Please set down the lines of the listing exactly, from its first line to the line with "X544000Y75000D02*", leaving the pictures out.

### Data for review

::::

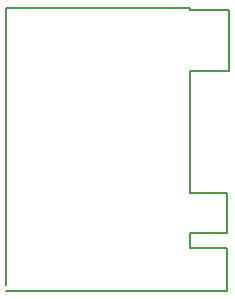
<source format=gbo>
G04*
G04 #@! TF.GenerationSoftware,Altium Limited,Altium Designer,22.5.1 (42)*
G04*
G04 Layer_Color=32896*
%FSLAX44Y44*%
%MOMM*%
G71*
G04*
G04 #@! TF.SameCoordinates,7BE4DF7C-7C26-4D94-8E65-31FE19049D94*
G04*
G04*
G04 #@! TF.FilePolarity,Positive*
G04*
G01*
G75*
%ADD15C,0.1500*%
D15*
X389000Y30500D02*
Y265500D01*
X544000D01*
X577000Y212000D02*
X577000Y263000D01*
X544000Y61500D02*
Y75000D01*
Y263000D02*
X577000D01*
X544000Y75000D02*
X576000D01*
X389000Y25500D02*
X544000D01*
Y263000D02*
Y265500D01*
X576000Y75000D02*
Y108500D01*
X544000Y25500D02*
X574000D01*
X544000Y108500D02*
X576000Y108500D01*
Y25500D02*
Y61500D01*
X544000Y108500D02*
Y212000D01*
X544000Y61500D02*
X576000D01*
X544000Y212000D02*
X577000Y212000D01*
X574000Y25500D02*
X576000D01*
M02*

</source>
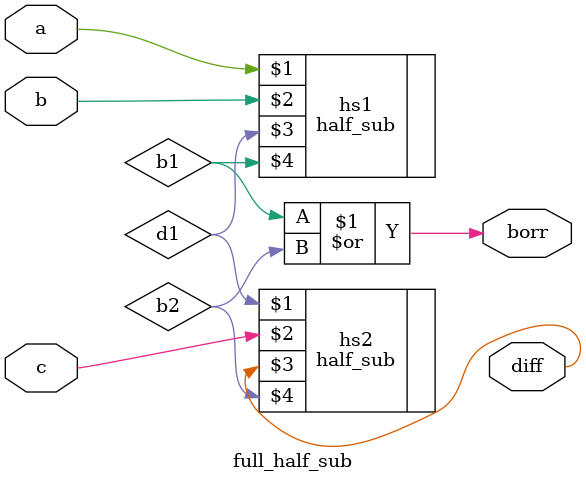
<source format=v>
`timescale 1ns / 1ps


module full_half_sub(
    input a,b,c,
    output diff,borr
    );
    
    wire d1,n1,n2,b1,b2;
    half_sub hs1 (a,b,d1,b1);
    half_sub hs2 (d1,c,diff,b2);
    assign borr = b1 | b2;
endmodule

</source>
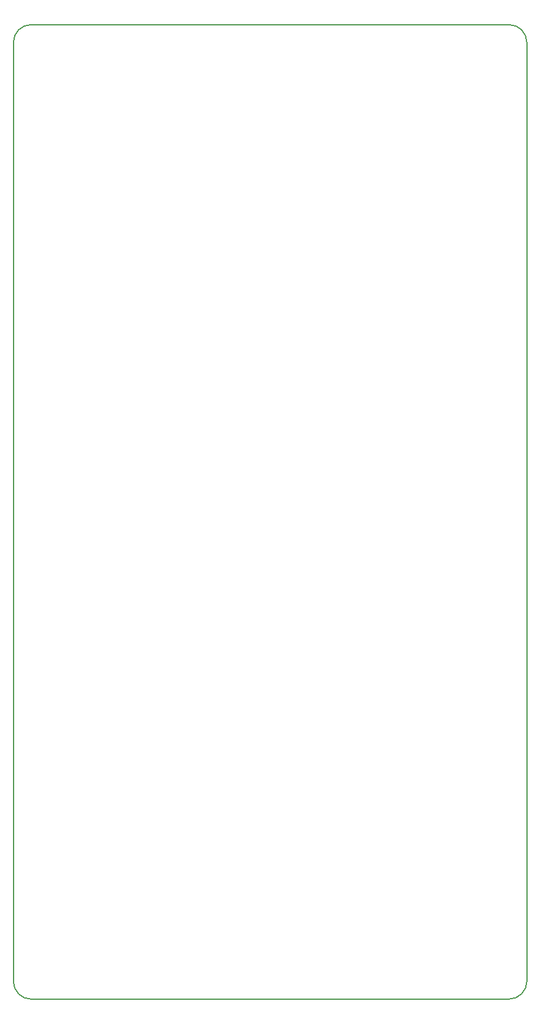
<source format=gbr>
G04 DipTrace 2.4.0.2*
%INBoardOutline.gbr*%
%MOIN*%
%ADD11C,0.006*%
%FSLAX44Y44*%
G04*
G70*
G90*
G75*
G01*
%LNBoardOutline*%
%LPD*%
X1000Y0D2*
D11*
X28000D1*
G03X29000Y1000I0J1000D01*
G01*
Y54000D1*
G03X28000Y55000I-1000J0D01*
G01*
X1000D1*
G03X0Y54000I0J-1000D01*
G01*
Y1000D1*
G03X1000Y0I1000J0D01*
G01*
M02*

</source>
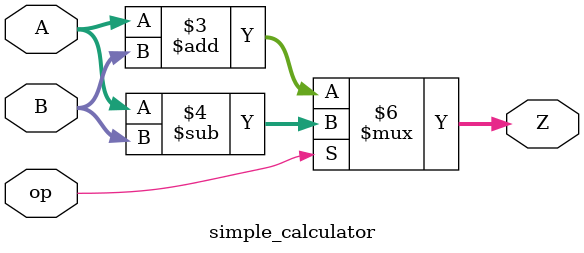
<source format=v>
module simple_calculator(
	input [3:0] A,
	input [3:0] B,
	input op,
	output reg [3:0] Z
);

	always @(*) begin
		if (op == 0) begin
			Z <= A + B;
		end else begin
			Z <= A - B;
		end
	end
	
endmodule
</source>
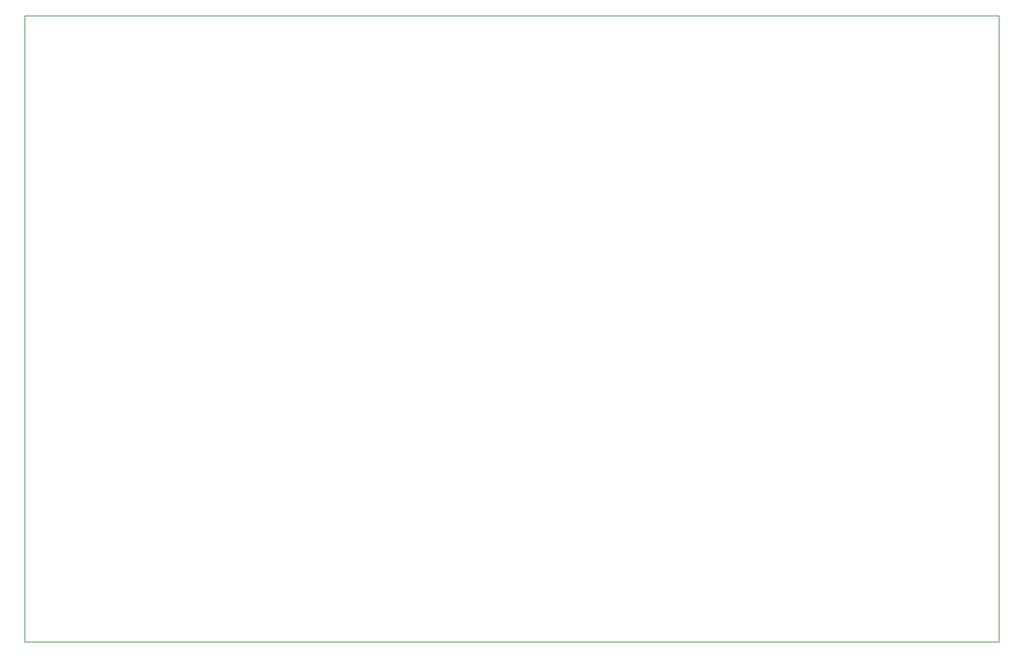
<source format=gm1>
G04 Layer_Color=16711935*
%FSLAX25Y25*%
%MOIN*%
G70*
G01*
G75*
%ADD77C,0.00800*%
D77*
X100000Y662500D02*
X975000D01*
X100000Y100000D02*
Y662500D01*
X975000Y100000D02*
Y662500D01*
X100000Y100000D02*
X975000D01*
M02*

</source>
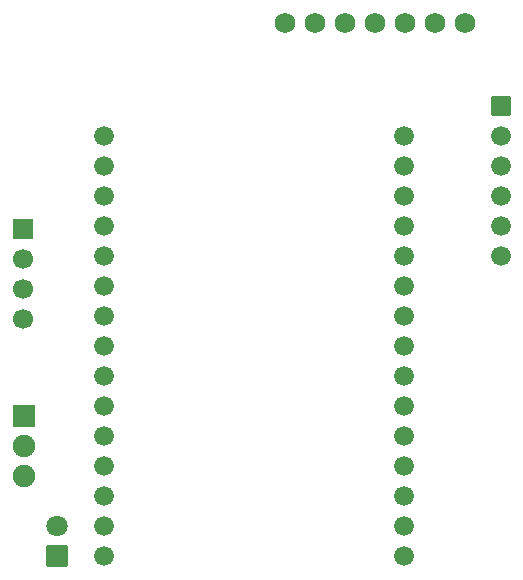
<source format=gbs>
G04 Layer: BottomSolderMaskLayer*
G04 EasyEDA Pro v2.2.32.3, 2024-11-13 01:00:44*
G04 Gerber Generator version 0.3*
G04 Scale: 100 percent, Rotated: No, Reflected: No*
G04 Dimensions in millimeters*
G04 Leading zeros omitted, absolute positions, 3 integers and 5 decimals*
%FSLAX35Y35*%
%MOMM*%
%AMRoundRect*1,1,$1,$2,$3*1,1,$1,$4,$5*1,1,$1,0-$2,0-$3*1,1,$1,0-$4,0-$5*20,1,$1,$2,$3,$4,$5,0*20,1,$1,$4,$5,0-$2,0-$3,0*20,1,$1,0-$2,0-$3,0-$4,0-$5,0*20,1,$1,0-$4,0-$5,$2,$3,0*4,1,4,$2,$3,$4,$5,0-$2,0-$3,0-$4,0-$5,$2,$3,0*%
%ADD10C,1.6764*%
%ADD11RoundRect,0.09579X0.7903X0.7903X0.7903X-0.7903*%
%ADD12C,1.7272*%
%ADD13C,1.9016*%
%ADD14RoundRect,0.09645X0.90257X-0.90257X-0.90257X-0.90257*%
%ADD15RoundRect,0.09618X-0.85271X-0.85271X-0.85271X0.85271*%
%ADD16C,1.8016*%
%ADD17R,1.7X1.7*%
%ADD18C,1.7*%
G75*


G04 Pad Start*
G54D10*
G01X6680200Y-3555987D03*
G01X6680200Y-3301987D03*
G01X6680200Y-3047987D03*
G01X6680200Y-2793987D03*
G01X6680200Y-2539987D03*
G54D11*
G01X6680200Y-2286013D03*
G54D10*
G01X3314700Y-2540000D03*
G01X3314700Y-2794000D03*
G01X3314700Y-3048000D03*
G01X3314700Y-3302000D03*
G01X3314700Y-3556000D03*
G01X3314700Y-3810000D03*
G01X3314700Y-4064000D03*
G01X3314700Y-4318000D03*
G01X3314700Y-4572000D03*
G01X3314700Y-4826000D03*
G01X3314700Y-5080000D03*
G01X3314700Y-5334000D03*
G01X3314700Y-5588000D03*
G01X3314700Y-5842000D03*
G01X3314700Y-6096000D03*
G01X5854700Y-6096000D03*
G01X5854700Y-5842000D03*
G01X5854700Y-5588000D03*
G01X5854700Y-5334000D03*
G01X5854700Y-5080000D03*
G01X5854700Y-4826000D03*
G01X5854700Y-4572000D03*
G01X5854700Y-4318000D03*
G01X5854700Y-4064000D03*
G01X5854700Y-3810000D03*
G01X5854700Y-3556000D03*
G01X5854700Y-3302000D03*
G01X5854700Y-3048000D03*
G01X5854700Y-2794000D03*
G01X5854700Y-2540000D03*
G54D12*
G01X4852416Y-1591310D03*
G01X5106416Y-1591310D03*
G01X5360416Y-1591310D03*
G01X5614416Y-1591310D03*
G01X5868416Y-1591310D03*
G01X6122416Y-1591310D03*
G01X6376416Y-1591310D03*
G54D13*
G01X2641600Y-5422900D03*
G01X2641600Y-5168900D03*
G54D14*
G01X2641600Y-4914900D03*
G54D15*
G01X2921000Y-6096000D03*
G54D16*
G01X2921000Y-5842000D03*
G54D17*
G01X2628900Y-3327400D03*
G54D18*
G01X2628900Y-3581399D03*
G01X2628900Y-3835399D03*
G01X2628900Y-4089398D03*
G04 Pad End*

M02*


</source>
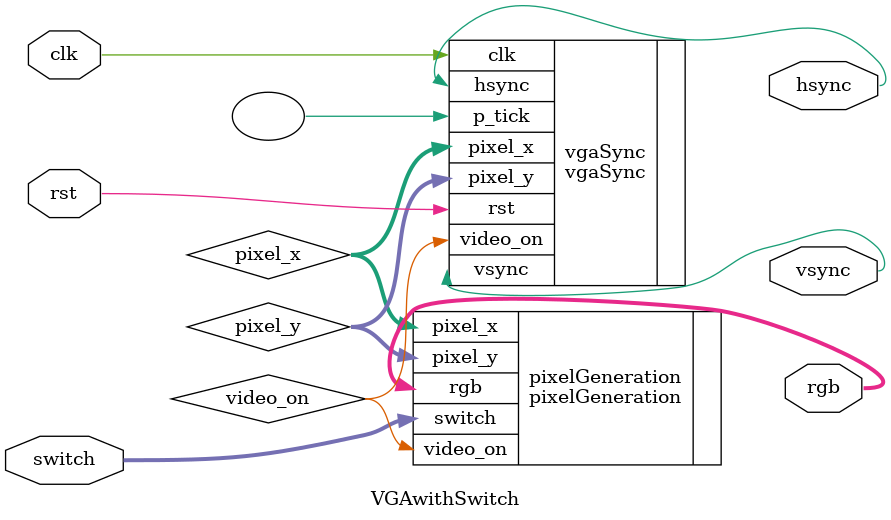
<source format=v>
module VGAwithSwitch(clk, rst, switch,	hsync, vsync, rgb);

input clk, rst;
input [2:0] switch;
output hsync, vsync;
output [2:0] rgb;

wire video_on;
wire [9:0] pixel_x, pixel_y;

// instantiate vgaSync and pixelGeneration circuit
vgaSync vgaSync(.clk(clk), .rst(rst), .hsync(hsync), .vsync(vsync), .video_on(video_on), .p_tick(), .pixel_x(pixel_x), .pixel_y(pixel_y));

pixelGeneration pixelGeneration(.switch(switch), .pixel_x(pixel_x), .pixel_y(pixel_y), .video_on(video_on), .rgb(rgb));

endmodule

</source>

::::

### Written answer
<source format=gbo>
G04*
G04 #@! TF.GenerationSoftware,Altium Limited,Altium Designer,22.5.1 (42)*
G04*
G04 Layer_Color=32896*
%FSLAX44Y44*%
%MOMM*%
G71*
G04*
G04 #@! TF.SameCoordinates,7BE4DF7C-7C26-4D94-8E65-31FE19049D94*
G04*
G04*
G04 #@! TF.FilePolarity,Positive*
G04*
G01*
G75*
%ADD15C,0.1500*%
D15*
X389000Y30500D02*
Y265500D01*
X544000D01*
X577000Y212000D02*
X577000Y263000D01*
X544000Y61500D02*
Y75000D01*
Y263000D02*
X577000D01*
X544000Y75000D02*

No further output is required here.